Being further away from the tea factory, which means making evening deliveries, disadvantages farms further, as their picking hours are further reduced in order to get tea weighed, loaded, delivered and back home by the 7pm curfew.

The tea is then locked in for the night, until the 5 am pick-up the following day, when it’s weighed and loaded onto the lorry.

With the heavy rains, this is a period of increased harvests, meaning some farmers are even forced to lay their leaves under shelter outside, but there have been very few cases of theft, with police officers usually patrolling to enforce the curfew orders.

Farmers in Tharaka Nithi have also been benefitted from a new private entrant into the tea space, the Njeru Tea Factory. The arrival of a local, private buyer has ensured there are no cases of tea going bad, which can normally happen when the collected tea volumes are high, and might have been worse still given that collection times are now shorter.

To help the industry in keeping going, counties, such as Muranga, have given 120,000 free masks to be delivered to tea farmers through ten factories within the region.

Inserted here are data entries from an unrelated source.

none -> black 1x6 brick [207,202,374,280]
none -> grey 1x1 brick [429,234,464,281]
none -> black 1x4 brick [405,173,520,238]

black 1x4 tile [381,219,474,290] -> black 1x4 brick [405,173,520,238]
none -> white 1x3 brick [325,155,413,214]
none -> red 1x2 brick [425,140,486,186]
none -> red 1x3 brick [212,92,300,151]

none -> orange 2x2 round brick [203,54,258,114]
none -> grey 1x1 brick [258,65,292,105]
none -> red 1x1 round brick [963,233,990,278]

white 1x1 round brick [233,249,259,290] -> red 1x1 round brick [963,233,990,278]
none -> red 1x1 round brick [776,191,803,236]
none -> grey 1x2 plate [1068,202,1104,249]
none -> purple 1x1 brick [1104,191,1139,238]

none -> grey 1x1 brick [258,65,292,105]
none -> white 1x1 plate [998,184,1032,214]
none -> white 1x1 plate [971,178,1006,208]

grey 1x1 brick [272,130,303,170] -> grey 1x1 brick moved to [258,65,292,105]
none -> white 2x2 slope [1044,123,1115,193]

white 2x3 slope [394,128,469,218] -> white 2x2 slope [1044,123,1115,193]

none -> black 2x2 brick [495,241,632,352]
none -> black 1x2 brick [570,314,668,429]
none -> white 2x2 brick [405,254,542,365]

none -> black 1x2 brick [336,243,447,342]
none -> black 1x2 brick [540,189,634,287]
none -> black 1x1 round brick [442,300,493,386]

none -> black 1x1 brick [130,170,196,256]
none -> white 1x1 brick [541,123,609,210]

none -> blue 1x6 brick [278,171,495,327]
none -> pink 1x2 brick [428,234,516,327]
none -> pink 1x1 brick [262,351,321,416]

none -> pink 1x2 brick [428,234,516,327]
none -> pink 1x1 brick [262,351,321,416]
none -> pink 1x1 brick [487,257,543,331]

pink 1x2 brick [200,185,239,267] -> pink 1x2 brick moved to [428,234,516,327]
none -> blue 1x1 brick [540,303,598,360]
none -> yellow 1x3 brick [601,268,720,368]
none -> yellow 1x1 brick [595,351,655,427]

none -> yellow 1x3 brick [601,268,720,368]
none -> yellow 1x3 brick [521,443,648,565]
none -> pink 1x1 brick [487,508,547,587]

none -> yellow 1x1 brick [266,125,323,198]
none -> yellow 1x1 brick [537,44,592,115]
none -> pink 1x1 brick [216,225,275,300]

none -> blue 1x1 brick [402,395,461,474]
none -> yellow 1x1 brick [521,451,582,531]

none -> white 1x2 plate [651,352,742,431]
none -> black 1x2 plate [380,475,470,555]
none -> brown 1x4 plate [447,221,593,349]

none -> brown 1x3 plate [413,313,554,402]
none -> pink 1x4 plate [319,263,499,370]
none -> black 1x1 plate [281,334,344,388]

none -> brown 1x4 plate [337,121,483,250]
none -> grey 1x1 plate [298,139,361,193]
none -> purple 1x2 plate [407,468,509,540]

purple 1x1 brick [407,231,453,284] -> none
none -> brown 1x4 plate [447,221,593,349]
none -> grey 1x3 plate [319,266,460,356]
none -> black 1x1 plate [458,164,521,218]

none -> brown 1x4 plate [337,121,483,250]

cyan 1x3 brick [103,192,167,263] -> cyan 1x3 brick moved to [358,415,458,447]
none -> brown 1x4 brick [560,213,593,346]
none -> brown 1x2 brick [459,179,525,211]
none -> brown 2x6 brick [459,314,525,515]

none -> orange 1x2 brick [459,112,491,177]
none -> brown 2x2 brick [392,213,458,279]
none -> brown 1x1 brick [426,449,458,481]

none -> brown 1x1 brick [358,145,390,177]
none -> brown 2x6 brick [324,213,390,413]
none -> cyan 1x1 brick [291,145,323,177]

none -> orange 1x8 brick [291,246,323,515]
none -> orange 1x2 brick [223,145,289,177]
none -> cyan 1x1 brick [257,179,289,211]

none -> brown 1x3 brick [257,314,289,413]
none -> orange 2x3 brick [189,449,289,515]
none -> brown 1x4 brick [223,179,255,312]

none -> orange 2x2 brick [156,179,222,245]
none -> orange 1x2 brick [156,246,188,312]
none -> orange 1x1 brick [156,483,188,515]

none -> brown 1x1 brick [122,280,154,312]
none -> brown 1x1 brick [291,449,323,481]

Tea factories such as Weru in Tharaka Nithi county have taken Covid-19 preventative measures by offering their farmers free masks and putting up washing points at tea delivery points across the county. Farmers are also urged to stick to the 1.5 meter rule while weighing and loading their tea.

The company has also used its reach with the most rural of rural populations and carried out sensitisation efforts.

However, with no Covid 19 infections within the Meru region (the nearest reported case being at neighbouring Isiolo), laxity is now seeping back in, with people no longer adhering to the rules as strictly as before.